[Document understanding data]

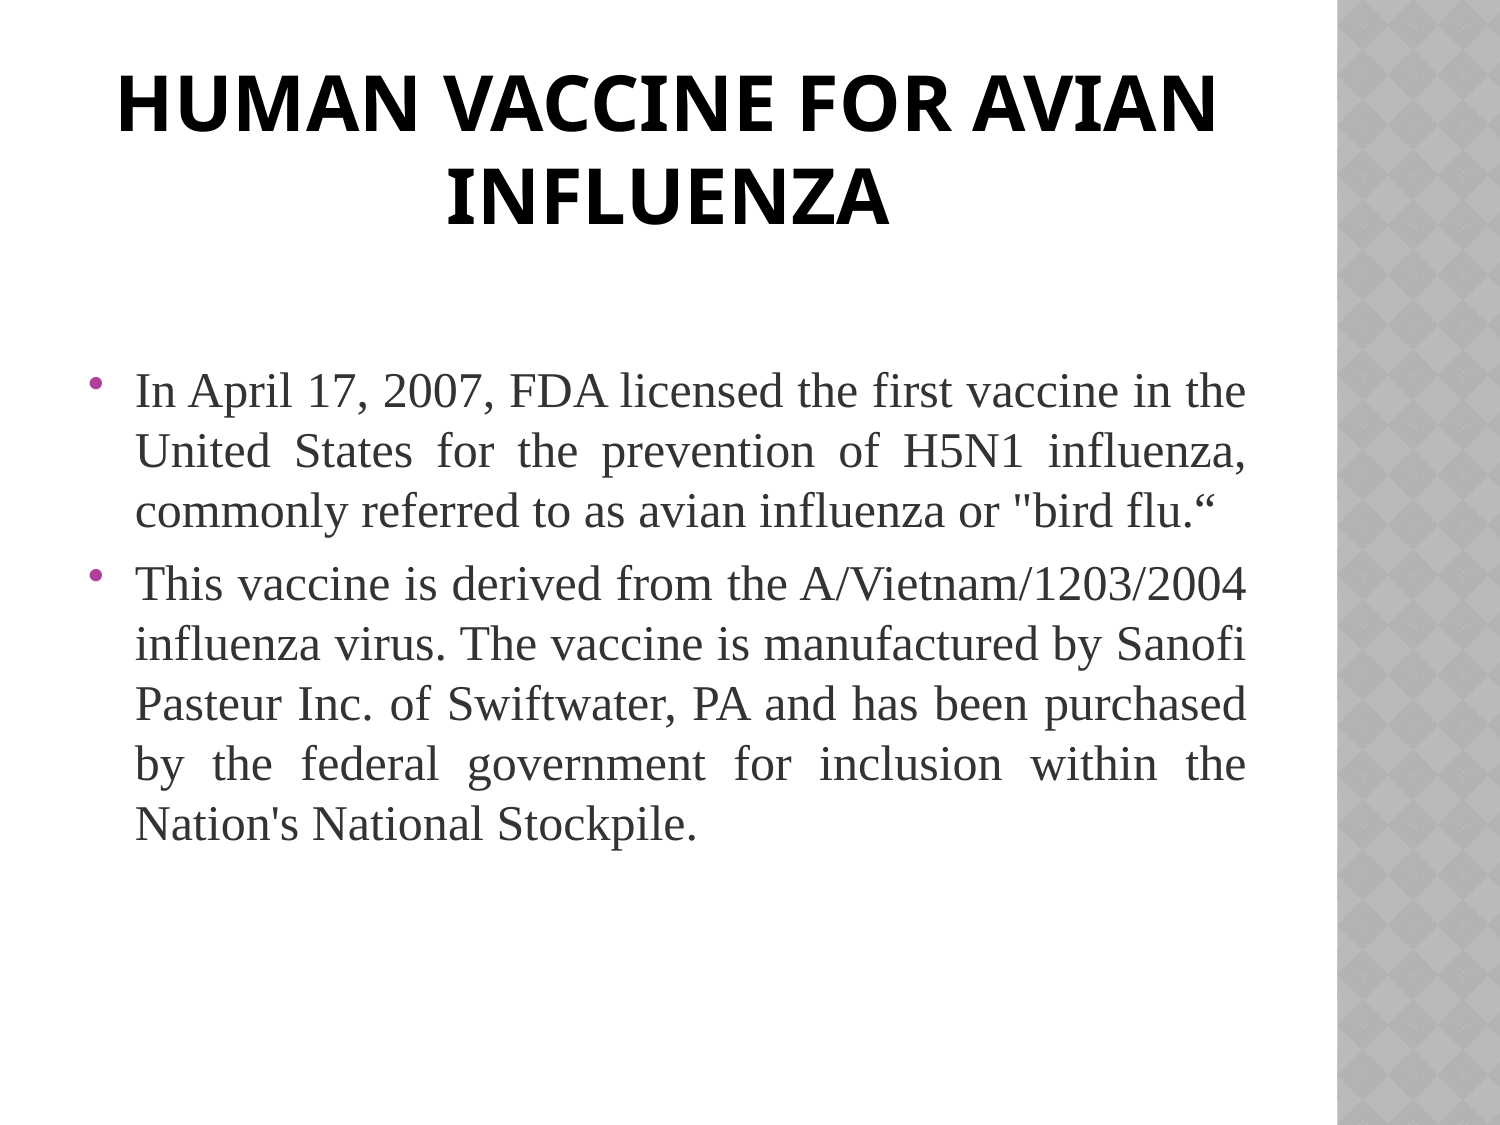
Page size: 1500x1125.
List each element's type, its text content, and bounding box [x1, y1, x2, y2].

list In April 17, 2007, FDA licensed the first vaccine in the United States for the prevention of H5N1 influenza, commonly referred to as avian influenza or "bird flu.“ This vaccine is derived from the A/Vietnam/1203/2004 influenza virus. The vaccine is manufactured by Sanofi Pasteur Inc. of Swiftwater, PA and has been purchased by the federal government for inclusion within the Nation's National Stockpile. [75, 350, 1263, 1059]
title Human vaccine for Avian influenza [75, 52, 1263, 240]
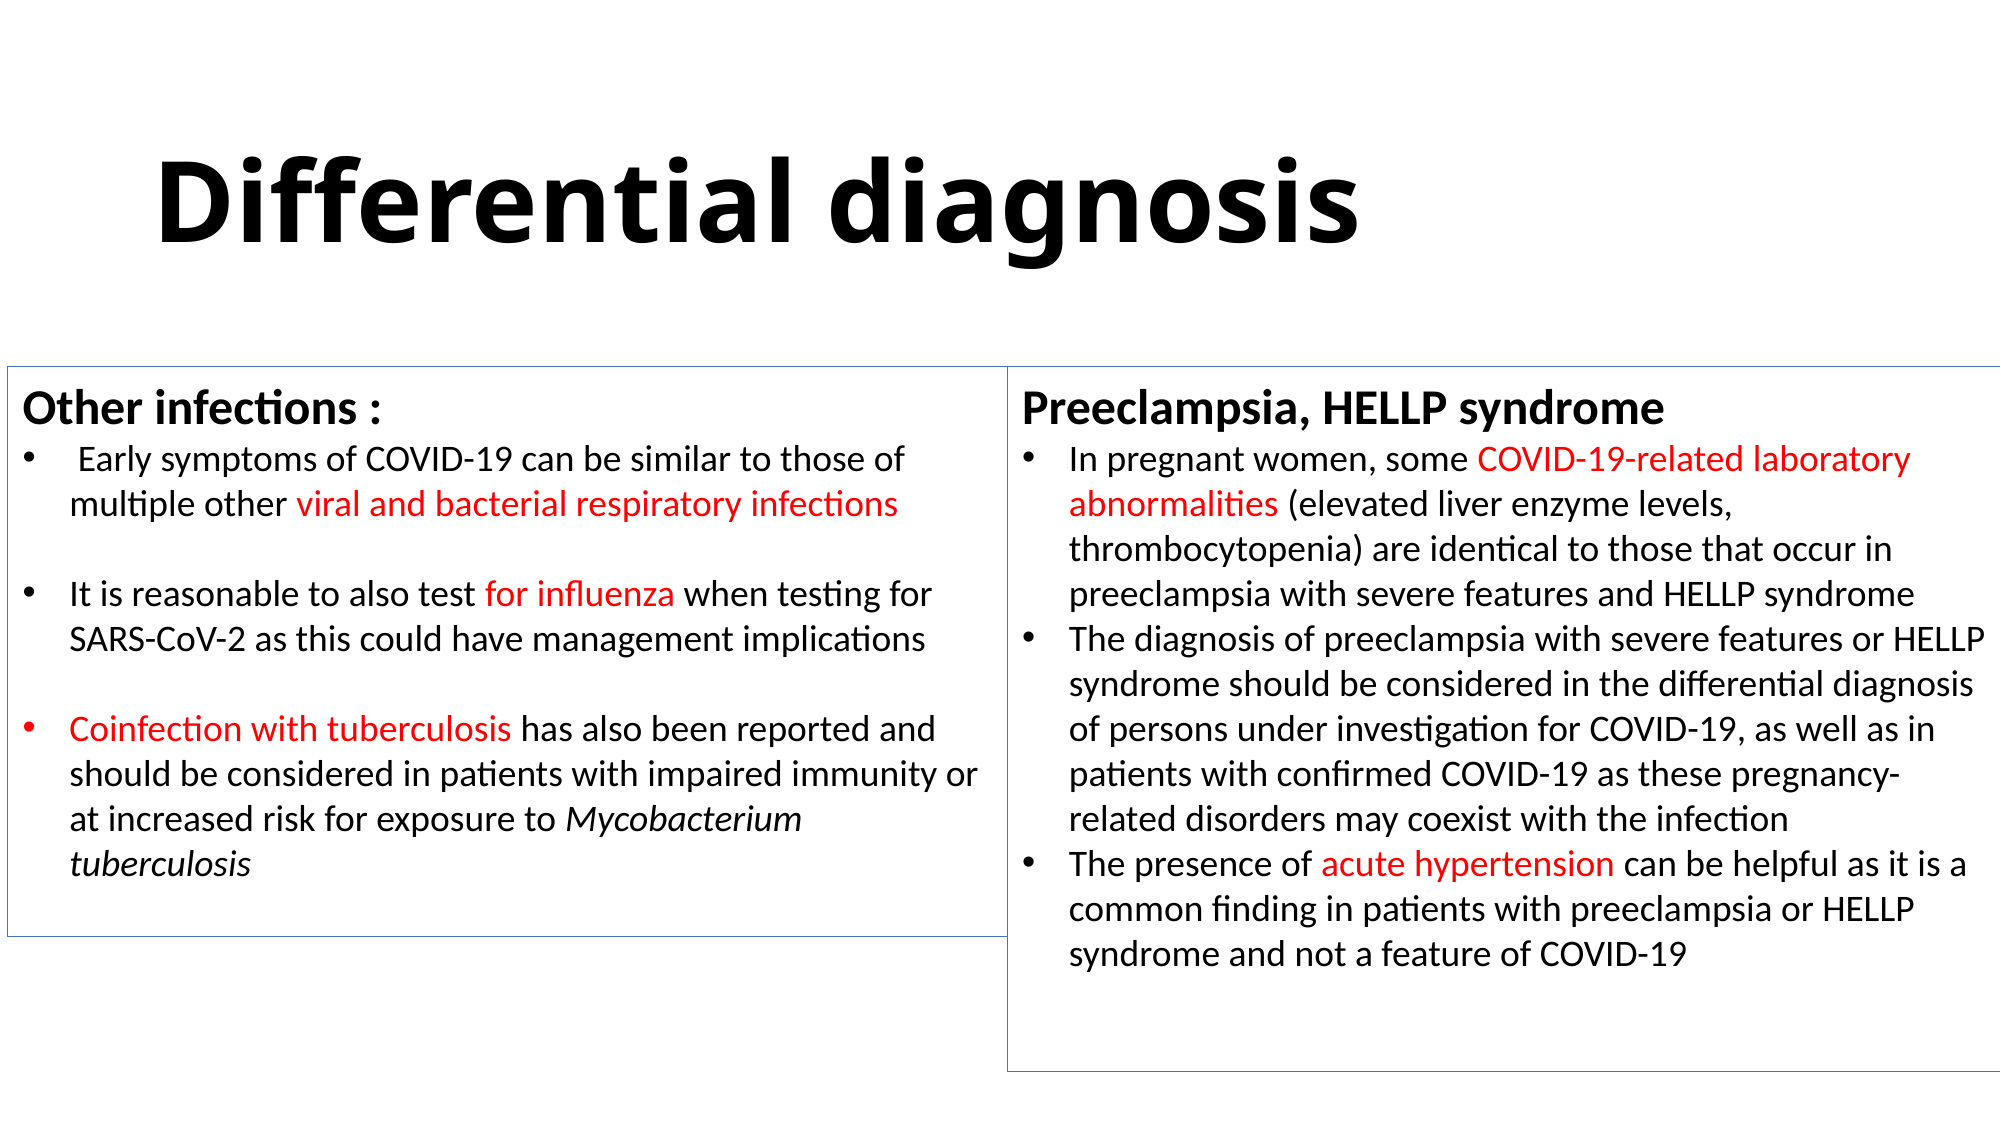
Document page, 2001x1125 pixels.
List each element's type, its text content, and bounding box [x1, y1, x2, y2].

text_box Other infections : Early symptoms of COVID-19 can be similar to those of multiple other viral and bacterial respiratory infections It is reasonable to also test for influenza when testing for SARS-CoV-2 as this could have management implications Coinfection with tuberculosis has also been reported and should be considered in patients with impaired immunity or at increased risk for exposure to Mycobacterium tuberculosis [7, 366, 1007, 937]
text_box Preeclampsia, HELLP syndrome In pregnant women, some COVID-19-related laboratory abnormalities (elevated liver enzyme levels, thrombocytopenia) are identical to those that occur in preeclampsia with severe features and HELLP syndrome The diagnosis of preeclampsia with severe features or HELLP syndrome should be considered in the differential diagnosis of persons under investigation for COVID-19, as well as in patients with confirmed COVID-19 as these pregnancy-related disorders may coexist with the infection The presence of acute hypertension can be helpful as it is a common finding in patients with preeclampsia or HELLP syndrome and not a feature of COVID-19 [1007, 366, 2000, 1072]
title Differential diagnosis [137, 97, 1863, 316]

◆ **ASSIGNMENT**
Word-for-word copy, no pictures: write out the entries above in full.

◆ **ANSWER FOR THE TASK**
Page size: 1500x1125.
List each element's type, its text content, and bounding box [x1, y1, x2, y2].

list In April 17, 2007, FDA licensed the first vaccine in the United States for the prevention of H5N1 influenza, commonly referred to as avian influenza or "bird flu.“ This vaccine is derived from the A/Vietnam/1203/2004 influenza virus. The vaccine is manufactured by Sanofi Pasteur Inc. of Swiftwater, PA and has been purchased by the federal government for inclusion within the Nation's National Stockpile. [75, 350, 1263, 1059]
title Human vaccine for Avian influenza [75, 52, 1263, 240]
Document page, 2001x1125 pixels.
List each element's type, its text content, and bounding box [x1, y1, x2, y2].

text_box Other infections : Early symptoms of COVID-19 can be similar to those of multiple other viral and bacterial respiratory infections It is reasonable to also test for influenza when testing for SARS-CoV-2 as this could have management implications Coinfection with tuberculosis has also been reported and should be considered in patients with impaired immunity or at increased risk for exposure to Mycobacterium tuberculosis [7, 366, 1007, 937]
text_box Preeclampsia, HELLP syndrome In pregnant women, some COVID-19-related laboratory abnormalities (elevated liver enzyme levels, thrombocytopenia) are identical to those that occur in preeclampsia with severe features and HELLP syndrome The diagnosis of preeclampsia with severe features or HELLP syndrome should be considered in the differential diagnosis of persons under investigation for COVID-19, as well as in patients with confirmed COVID-19 as these pregnancy-related disorders may coexist with the infection The presence of acute hypertension can be helpful as it is a common finding in patients with preeclampsia or HELLP syndrome and not a feature of COVID-19 [1007, 366, 2000, 1072]
title Differential diagnosis [137, 97, 1863, 316]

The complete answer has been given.